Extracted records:
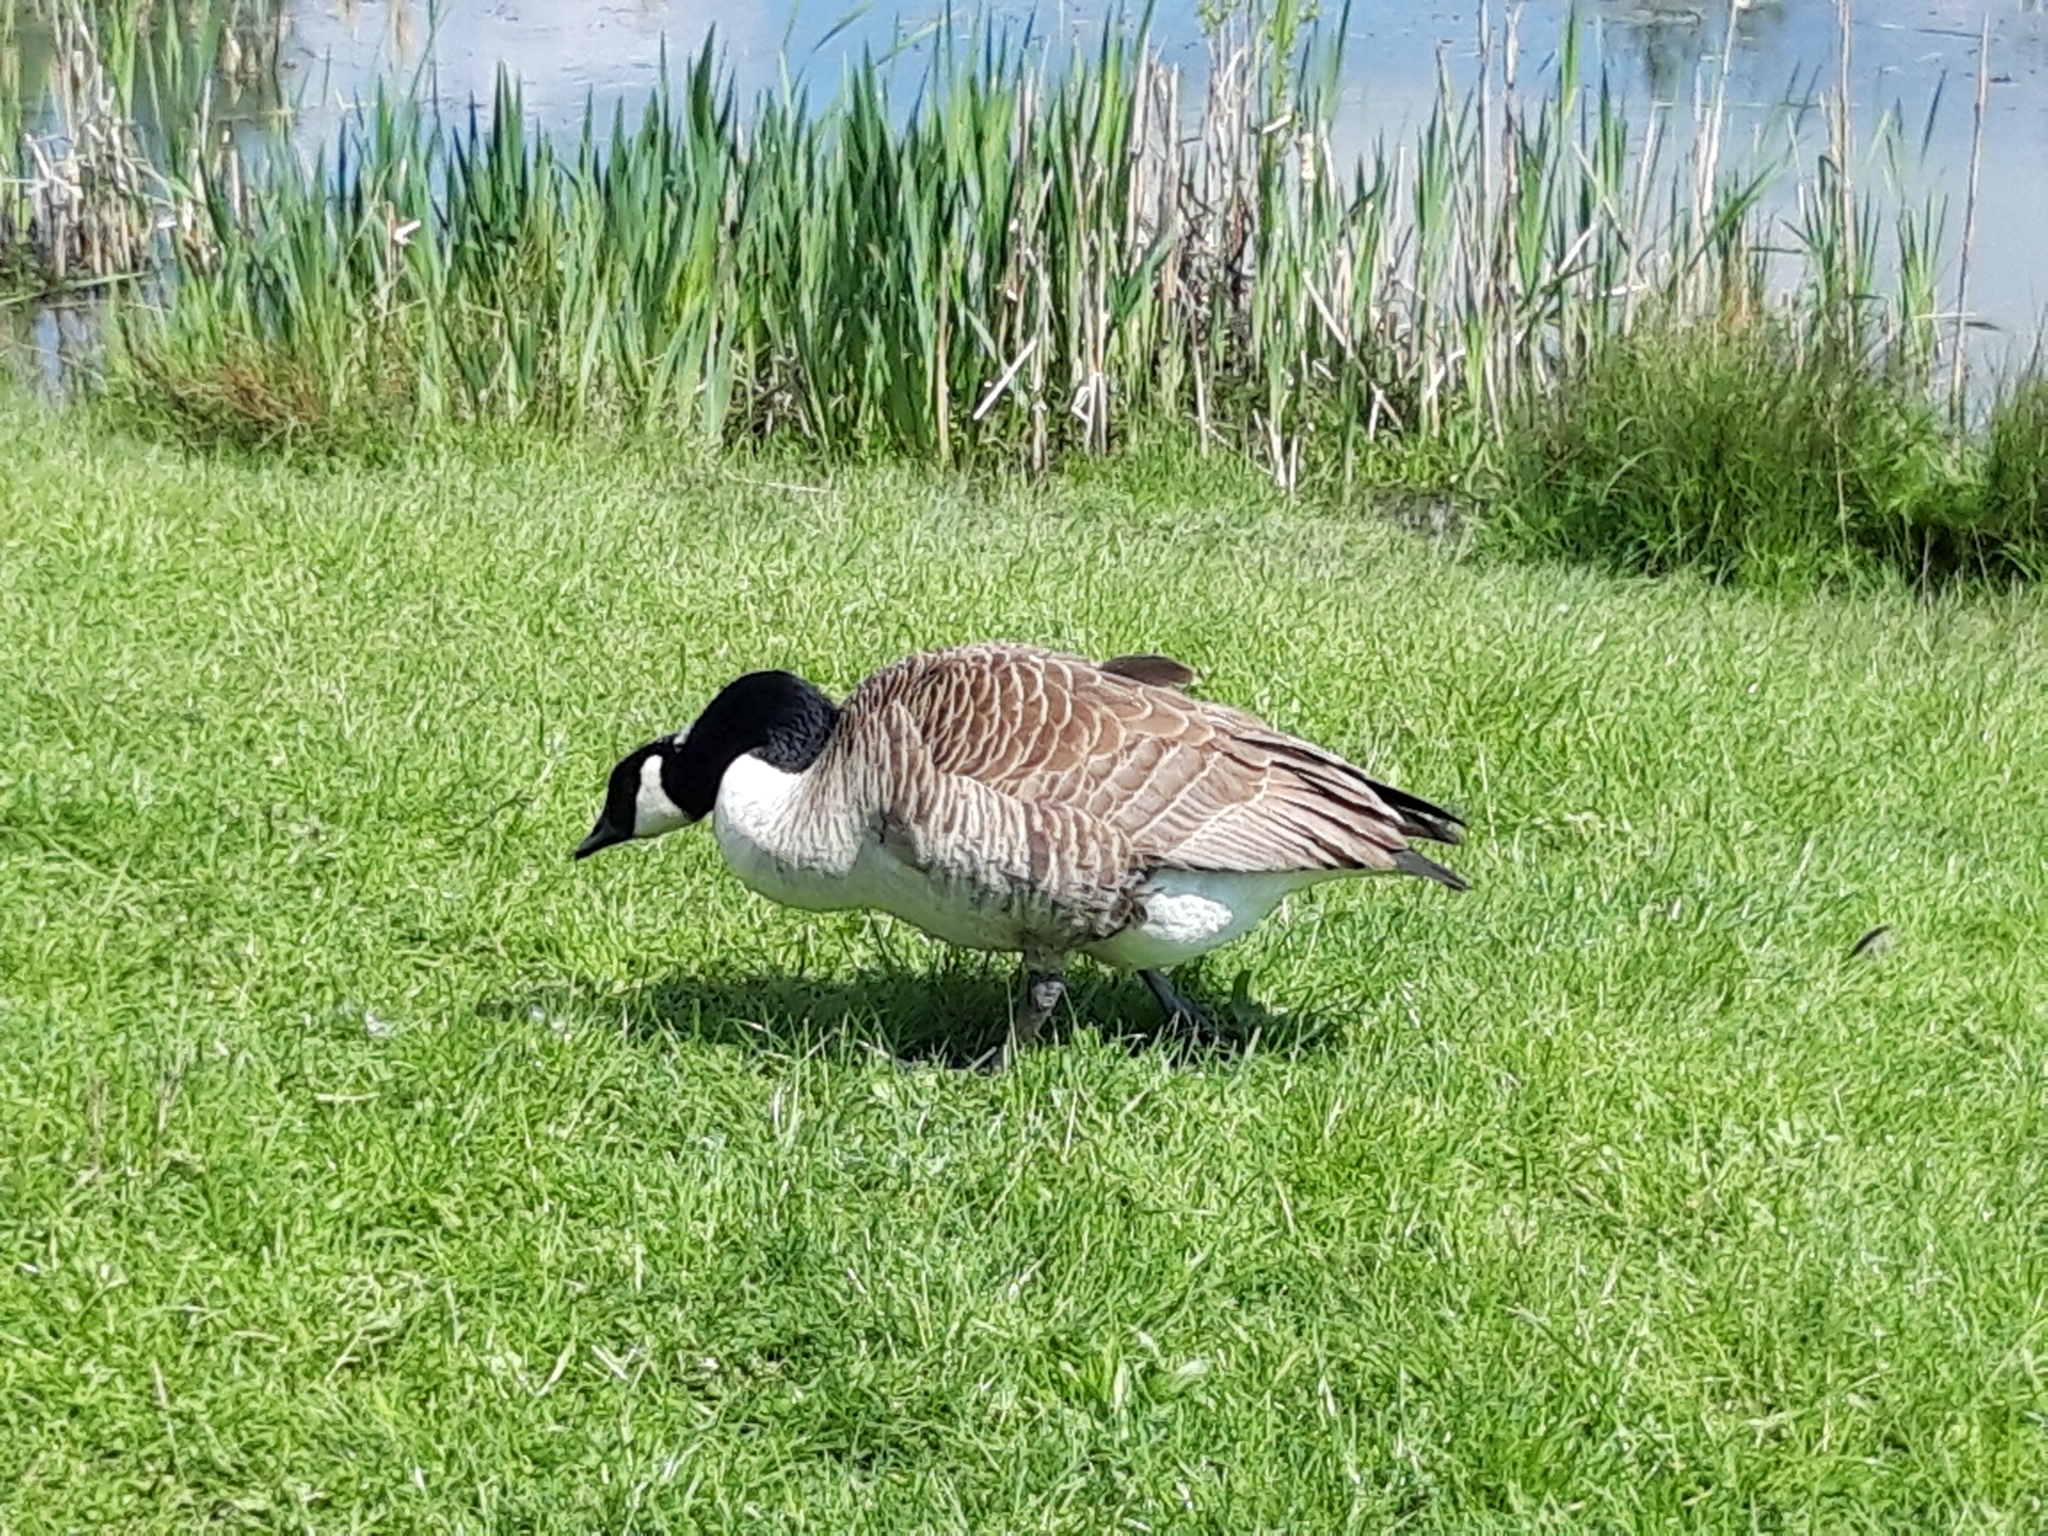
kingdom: Animalia
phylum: Chordata
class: Aves
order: Anseriformes
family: Anatidae
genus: Branta
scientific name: Branta canadensis
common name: Canada goose
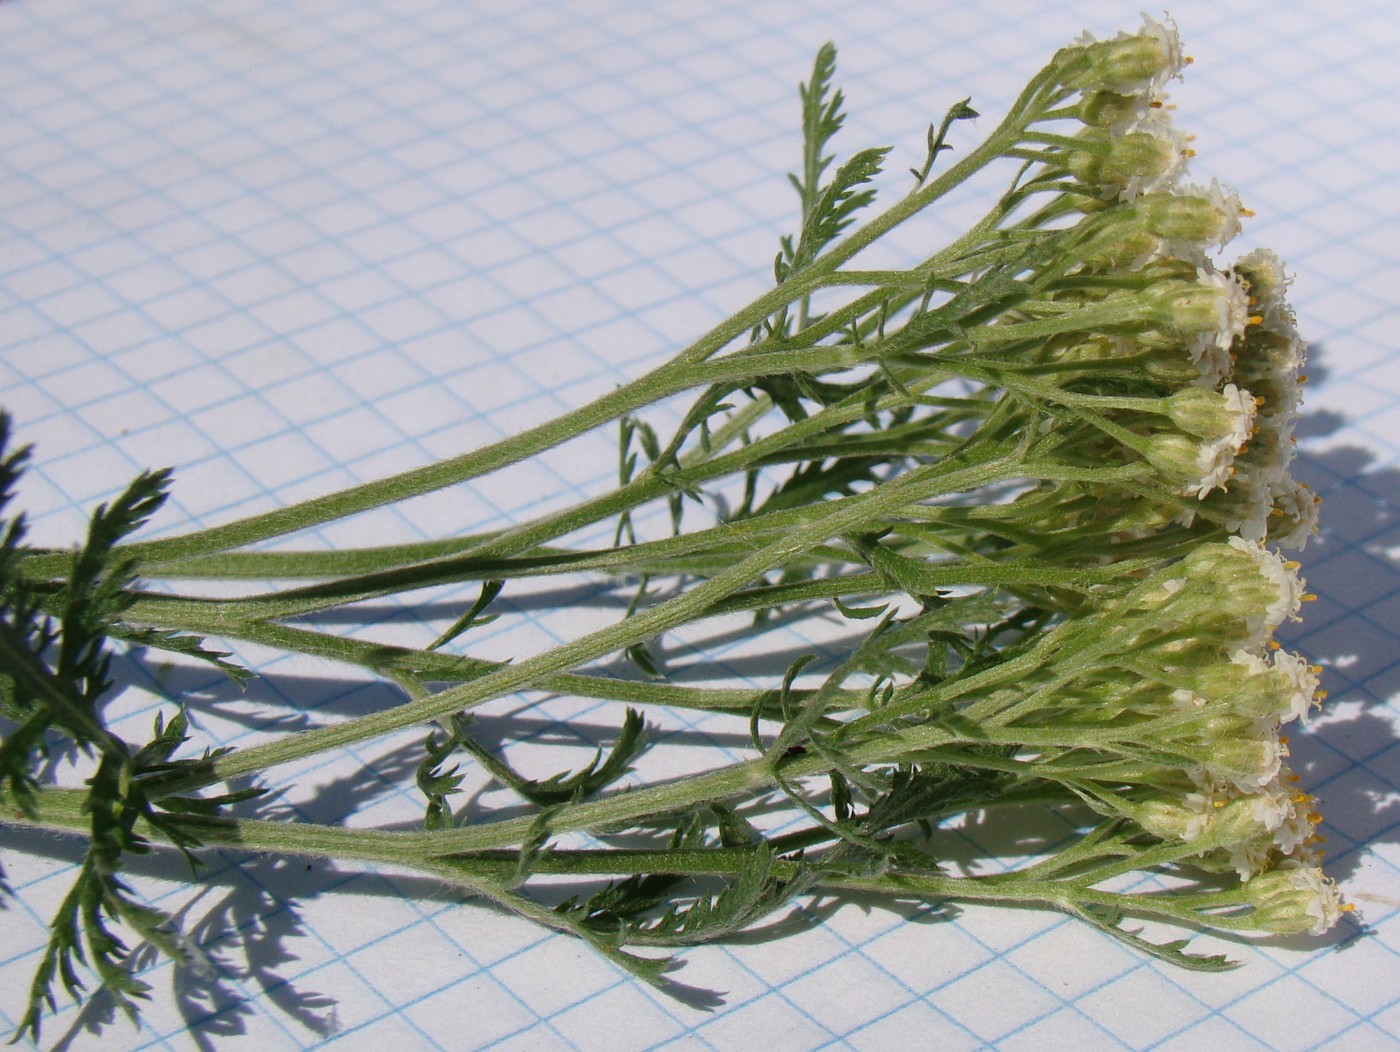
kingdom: Plantae
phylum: Tracheophyta
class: Magnoliopsida
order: Asterales
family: Asteraceae
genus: Achillea
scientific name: Achillea nobilis
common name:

◆ **EXERCISE**
Express all of the lines above as a JSON list of strings, with one string for each line and no blank lines. Leave the pictures out of the answer.

◆ **WRITTEN RESPONSE**
[
  "kingdom: Animalia",
  "phylum: Chordata",
  "class: Aves",
  "order: Anseriformes",
  "family: Anatidae",
  "genus: Branta",
  "scientific name: Branta canadensis",
  "common name: Canada goose",
  "kingdom: Plantae",
  "phylum: Tracheophyta",
  "class: Magnoliopsida",
  "order: Asterales",
  "family: Asteraceae",
  "genus: Achillea",
  "scientific name: Achillea nobilis",
  "common name:"
]